───── Extracted text ─────

Stephen Marley produced HALFWAY TREE for Marley Boyz productions; Stephen’s previous production achievements are crowned by 1999’s critically acclaimed CHANT DOWN BABYLON featuring Bob Marley in duets with a galaxy of hip hop’s brightest stars and selling more than 1 million copies worldwide. Stephen’s innovative approach to HALFWAY TREE incorporates spoken word introductions and dramatic vignettes as song interludes, creating a conceptual cohesiveness lacking from most Jamaican albums. Stephen also adapts traditional Reggae elements (forceful drum and baselines, committed social commentary) to 21st century hip hop’s synthesized beats and sometimes defiant stances while utilizing the talents of Jamaican singers, deejays and musicians alongside American rappers, each underscoring Damian’s impassioned delivery.
A spoken intro by Bunny Wailer (of the original Wailers), the ghetto grammar of Jamaican deejay Bounty Killer, Treach of rap group Naughty By Nature and Damian’s blistering vocal beats unite in their criticism of the “Educated Fools” who continue to brainwash the youth. Stephen’s sung vocals are looped around Damian’s deejaying on the haunting “It Was Written,” complemented by the combustible talents of Dancehall’s arsonist Capleton who along with rapper Dragon assists in burning (lyrical) fire upon the oppressors. The pulse of classical Reggae’s drum and bass enhances Damian’s sing-jay style throughout “More Justice,” a condemnation of the suppression of the Rastafarian sacred herb marijuana. Contemporary percussion patterns inspired by ancestral African drumming provides the sturdy musical foundation for “Give Dem Some Way” which fully supports Damian’s hard edged, fast past verse. A hardcore Jamaican dancehall vibe is represented in “Mi Blenda,” a recipe for natural Viagra (or Jamaican “strong back”) which might be necessary to satisfy the two women Damian is “Stuck In Between.” “Where Is The Love?” conveys a responsible approach to relationships with Ruff Ryders’ Eve providing a succinct rap aimed at those who engage in irresponsible sex: “I wish you cats would understand procreation instead of using it as recreation.”

─────

## Tasks for this exercise
a. Condense the paragraph of the text on HALFWAY TREE that begins "Stephen Marley produced HALFWAY TREE" into a short list, keeping its main facts.
b. Please carry the text on HALFWAY TREE forward from its final sentence.
The entries after this point have no role in the work.

───── Extracted material ─────

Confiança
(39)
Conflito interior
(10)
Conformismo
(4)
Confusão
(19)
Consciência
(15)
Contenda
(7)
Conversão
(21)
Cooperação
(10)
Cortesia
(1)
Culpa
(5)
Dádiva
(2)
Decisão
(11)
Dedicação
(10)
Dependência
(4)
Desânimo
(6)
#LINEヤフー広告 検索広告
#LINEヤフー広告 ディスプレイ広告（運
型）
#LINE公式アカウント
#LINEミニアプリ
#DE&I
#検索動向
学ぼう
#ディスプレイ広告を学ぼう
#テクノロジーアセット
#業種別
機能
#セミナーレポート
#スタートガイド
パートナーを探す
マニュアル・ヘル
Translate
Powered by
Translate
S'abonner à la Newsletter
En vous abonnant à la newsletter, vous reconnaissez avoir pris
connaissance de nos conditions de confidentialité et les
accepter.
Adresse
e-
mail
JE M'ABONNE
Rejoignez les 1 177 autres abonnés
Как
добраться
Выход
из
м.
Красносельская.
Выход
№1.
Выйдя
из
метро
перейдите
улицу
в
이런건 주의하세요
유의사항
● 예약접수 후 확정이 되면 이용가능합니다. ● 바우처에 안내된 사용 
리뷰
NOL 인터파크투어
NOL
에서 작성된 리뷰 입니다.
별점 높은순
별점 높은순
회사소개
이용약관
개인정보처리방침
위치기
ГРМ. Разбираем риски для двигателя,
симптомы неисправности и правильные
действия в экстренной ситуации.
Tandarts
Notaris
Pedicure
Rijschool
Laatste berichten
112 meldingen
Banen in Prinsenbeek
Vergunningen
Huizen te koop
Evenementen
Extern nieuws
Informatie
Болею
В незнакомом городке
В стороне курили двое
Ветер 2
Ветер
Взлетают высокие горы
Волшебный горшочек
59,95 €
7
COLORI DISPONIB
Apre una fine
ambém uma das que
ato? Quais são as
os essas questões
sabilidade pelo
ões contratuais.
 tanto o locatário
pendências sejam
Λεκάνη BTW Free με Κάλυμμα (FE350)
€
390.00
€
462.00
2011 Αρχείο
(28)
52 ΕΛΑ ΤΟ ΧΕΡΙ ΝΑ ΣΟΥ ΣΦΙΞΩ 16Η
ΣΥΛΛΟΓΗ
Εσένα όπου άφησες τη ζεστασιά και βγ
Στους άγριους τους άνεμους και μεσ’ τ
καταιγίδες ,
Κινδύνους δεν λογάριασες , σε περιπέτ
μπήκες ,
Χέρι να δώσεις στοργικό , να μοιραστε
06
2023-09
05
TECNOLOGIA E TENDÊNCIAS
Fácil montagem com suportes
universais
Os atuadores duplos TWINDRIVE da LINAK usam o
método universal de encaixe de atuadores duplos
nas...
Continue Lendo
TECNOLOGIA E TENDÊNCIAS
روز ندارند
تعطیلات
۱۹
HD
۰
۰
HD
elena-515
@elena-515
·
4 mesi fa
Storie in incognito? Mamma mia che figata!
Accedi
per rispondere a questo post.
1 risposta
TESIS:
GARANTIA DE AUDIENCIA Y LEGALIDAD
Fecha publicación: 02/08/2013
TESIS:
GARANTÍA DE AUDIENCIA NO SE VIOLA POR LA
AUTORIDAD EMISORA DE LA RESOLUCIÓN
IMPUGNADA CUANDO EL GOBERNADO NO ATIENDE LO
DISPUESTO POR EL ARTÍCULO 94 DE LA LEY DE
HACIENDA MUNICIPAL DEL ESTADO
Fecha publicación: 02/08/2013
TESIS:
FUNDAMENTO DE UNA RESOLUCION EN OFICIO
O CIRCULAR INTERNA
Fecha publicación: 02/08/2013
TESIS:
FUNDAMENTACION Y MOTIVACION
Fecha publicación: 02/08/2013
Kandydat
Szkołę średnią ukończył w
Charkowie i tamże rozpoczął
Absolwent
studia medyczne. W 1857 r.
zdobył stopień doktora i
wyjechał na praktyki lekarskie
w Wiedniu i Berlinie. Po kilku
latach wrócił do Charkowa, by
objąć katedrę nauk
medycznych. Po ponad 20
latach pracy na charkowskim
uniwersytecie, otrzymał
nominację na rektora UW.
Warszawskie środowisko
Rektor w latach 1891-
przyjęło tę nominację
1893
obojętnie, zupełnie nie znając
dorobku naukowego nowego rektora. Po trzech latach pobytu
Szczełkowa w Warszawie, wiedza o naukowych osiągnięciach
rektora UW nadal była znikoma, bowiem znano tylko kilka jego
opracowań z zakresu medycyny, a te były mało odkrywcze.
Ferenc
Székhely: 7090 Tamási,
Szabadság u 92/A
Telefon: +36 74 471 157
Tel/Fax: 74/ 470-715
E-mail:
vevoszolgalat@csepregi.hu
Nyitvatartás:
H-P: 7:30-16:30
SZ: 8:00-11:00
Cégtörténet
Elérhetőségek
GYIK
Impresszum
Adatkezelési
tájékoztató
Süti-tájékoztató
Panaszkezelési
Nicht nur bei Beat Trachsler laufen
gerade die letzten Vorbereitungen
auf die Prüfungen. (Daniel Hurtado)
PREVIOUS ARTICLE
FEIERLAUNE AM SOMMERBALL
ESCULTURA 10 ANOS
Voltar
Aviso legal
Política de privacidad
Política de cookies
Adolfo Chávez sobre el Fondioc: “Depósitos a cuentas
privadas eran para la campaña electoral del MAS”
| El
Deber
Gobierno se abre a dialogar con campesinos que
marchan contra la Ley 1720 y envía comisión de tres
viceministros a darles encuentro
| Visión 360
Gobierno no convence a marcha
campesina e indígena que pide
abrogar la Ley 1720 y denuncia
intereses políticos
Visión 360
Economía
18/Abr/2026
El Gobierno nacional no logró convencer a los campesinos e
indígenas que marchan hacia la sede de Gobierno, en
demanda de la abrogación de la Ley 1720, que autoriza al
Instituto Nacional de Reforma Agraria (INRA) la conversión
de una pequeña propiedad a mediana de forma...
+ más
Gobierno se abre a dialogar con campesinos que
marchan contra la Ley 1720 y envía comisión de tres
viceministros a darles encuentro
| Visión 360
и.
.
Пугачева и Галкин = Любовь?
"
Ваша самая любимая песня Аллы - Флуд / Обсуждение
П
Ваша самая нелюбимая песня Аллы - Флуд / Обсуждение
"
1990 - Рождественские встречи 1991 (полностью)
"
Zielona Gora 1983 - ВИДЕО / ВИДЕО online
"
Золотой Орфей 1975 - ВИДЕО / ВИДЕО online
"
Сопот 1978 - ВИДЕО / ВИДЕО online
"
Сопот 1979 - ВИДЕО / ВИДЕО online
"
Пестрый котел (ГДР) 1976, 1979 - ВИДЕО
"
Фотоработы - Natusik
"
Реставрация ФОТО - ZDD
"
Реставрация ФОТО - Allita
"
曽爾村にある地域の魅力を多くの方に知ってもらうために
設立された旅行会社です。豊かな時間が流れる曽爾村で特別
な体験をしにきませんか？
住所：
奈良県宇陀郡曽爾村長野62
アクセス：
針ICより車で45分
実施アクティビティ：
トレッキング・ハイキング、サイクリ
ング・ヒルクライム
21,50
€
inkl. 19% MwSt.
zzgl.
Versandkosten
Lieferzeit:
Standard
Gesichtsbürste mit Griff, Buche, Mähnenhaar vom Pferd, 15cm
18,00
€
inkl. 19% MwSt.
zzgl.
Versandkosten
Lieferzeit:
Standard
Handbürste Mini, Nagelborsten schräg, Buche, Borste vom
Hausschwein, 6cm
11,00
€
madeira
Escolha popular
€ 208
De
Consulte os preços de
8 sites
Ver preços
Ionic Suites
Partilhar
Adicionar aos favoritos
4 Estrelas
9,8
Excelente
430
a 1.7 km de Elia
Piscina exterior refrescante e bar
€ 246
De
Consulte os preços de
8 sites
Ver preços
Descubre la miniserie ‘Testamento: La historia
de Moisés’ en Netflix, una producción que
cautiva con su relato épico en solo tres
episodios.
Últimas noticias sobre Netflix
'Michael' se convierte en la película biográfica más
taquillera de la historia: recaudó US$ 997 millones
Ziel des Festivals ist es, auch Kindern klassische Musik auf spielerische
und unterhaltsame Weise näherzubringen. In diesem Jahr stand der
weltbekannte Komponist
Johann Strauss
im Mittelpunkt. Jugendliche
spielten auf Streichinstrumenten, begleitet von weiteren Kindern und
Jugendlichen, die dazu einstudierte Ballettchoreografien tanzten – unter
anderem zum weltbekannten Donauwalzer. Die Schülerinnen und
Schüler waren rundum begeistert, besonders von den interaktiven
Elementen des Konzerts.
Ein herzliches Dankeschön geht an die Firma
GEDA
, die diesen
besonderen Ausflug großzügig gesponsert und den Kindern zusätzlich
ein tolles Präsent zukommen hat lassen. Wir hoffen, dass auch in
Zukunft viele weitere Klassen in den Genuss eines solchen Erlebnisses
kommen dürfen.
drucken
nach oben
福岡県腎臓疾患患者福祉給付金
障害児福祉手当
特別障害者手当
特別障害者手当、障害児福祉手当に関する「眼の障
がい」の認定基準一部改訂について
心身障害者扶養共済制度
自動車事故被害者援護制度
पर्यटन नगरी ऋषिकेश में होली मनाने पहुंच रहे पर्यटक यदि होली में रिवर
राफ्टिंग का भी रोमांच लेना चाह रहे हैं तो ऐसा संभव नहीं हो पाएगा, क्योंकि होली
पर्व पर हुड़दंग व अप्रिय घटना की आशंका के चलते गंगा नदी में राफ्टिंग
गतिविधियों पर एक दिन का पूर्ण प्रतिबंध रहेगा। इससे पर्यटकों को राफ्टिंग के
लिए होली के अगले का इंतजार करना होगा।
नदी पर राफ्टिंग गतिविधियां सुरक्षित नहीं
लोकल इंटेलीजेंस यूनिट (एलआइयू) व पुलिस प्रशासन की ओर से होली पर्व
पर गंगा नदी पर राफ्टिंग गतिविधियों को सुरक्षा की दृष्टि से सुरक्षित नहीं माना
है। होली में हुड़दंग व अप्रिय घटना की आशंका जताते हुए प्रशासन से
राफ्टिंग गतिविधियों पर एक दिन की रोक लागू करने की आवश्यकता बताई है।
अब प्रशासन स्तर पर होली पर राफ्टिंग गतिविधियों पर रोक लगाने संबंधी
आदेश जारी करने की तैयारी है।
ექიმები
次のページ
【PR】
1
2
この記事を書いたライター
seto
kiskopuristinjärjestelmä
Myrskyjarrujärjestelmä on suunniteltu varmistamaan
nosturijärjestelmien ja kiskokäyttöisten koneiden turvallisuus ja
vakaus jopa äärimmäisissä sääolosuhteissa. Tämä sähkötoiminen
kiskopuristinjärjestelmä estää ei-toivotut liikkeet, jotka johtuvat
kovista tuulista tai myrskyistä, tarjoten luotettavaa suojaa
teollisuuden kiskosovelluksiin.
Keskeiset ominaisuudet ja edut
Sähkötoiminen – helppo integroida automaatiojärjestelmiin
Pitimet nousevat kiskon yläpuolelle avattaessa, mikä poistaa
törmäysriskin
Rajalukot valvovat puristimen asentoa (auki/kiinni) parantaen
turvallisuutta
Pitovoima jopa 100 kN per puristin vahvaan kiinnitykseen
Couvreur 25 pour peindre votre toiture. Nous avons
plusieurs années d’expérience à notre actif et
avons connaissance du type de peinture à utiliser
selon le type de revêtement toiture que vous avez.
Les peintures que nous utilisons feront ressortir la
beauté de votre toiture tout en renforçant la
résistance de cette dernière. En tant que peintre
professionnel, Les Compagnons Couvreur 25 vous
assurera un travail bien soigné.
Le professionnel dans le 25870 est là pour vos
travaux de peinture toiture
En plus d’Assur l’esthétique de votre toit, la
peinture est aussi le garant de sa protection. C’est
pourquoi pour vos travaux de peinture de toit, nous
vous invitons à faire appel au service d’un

─────

## Your responses
a.
- Stephen Marley produced HALFWAY TREE for Marley Boyz productions.
- His earlier production high point was 1999's critically acclaimed CHANT DOWN BABYLON. It paired Bob Marley in duets with leading hip hop stars and sold more than 1 million copies worldwide.
- On HALFWAY TREE he uses spoken word introductions and dramatic vignettes as song interludes. This gives the album a conceptual cohesiveness that most Jamaican albums lack.
- He adapts traditional Reggae elements (forceful drum and bass lines, committed social commentary) to 21st century hip hop's synthesized beats and sometimes defiant stances.
- He brings in Jamaican singers, deejays and musicians alongside American rappers, all underscoring Damian's impassioned delivery.

b.
Damian abandons those “just for one night fun things” as “an indecent something” on “Still Searching” while the rollicking “Cool and Dandy” with deejay Daddigan is a tribute to the fit and bouncy girls. “She Needs My Love” boasts Jamaica’s premier drum and bass duo Sly Dunbar and Robbie Shakespeare and their La Trenggae (Latin Flavored Reggae) fusion accentuating Junior Gong’s vigorous rhymes. “Stand A Chance” with Stephen on harmonica, Treach’s rap and the harmonizing of Jamaican singer Yami Bolo is a modern roots Reggae gem shimmering with an inherited Rastafarian spirit. Stephen is assisted on the title track production by New York producer 5wizz Beats (Kaseem Dean) who has constructed rhythms for rappers including DMK, Busta Rhymes and Jay-z.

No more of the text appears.